Chef Dennis Prescott is here with a classic Maritimes recipe: Fish Chowder. Try this Canadian cuisine!
“All east coasters have their versions of a chowder.”
INGREDIENTS
- 2 tbsp unsalted butter
- 2 garlic cloves minced
- 1 diced celery
- 1 bay leaf
- 1 tsp chopped fresh thyme
- sea salt
- 2 large Yukon Gold potatoes peeled and diced
- 2 cups fish stock
- 1 1/2 cups whole milk
- 1 1/2 cups heavy (35%) cream
- 1/2 tsp smoked paprika
- Freshly ground black pepper
- 2 lb boneless, skinless white fish (cod or haddock work great) cut into ½-inch pieces
- 1 tbsp chopped fresh dill
- 1 tbsp finely chopped fresh chives
- 1 lemon cut into wedges, for serving
METHOD
In a large stockpot, melt the butter over medium heat. Add the garlic and cook, stirring, for 30 seconds, keeping a close watch so it doesn’t burn. Add the onion, celery, bay leaf, thyme, and a pinch of salt, and cook, stirring, until softened, about 8 to 10 minutes.
Add the potatoes and fish stock, and bring to a boil over medium-high heat. Reduce the heat to medium, and simmer until the potatoes are almost fork-tender, about 6 to 8 minutes.

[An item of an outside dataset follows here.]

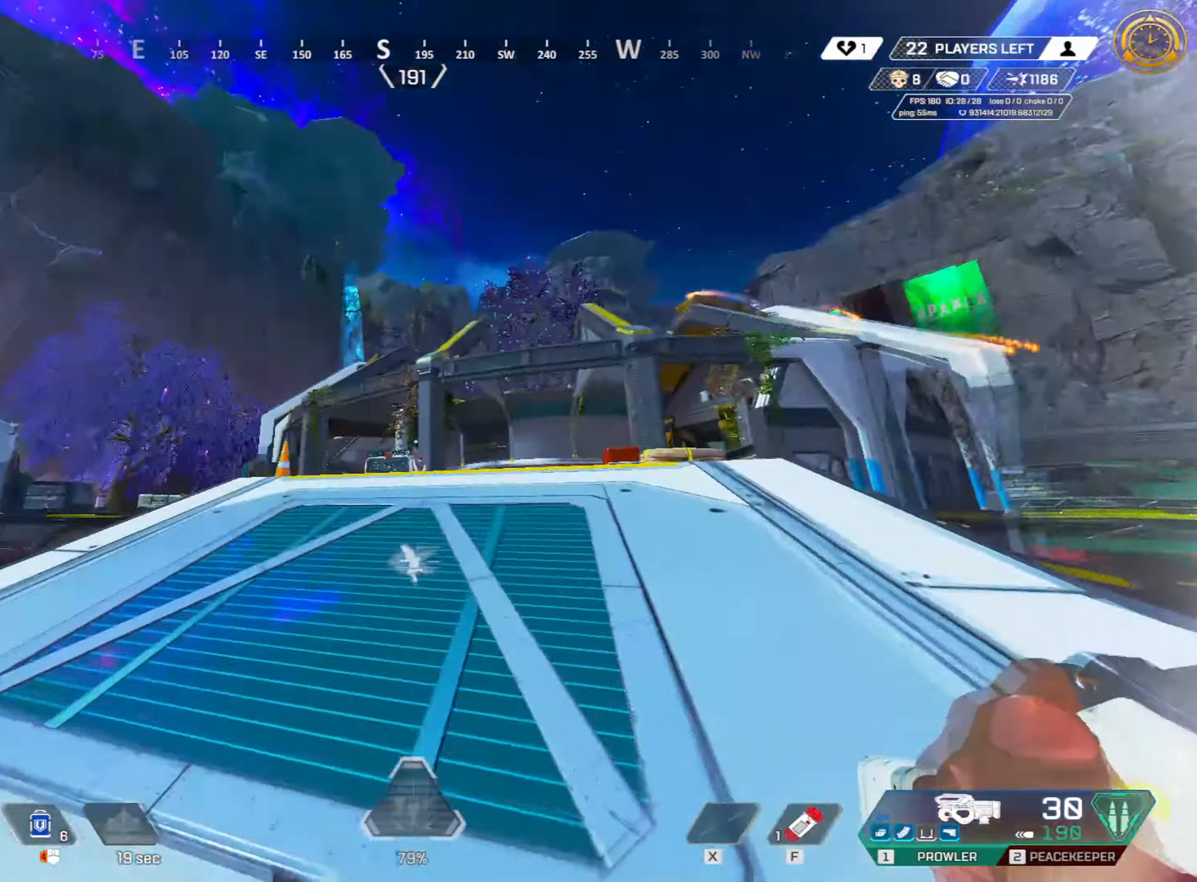
{"keys": ["shift", "w"], "mouse": [], "events": []}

Stir in the milk, heavy cream, paprika, and lemon zest, season with salt and pepper, and bring the chowder back to a gentle simmer, stirring often. Add the fish and simmer for about 5 minutes, until the fish is cooked through and flakes easily with a fork. Taste and adjust the seasoning as necessary.
Ladle into warmed bowls. Garnish with dill and chives, and serve right away, with lemon wedges alongside.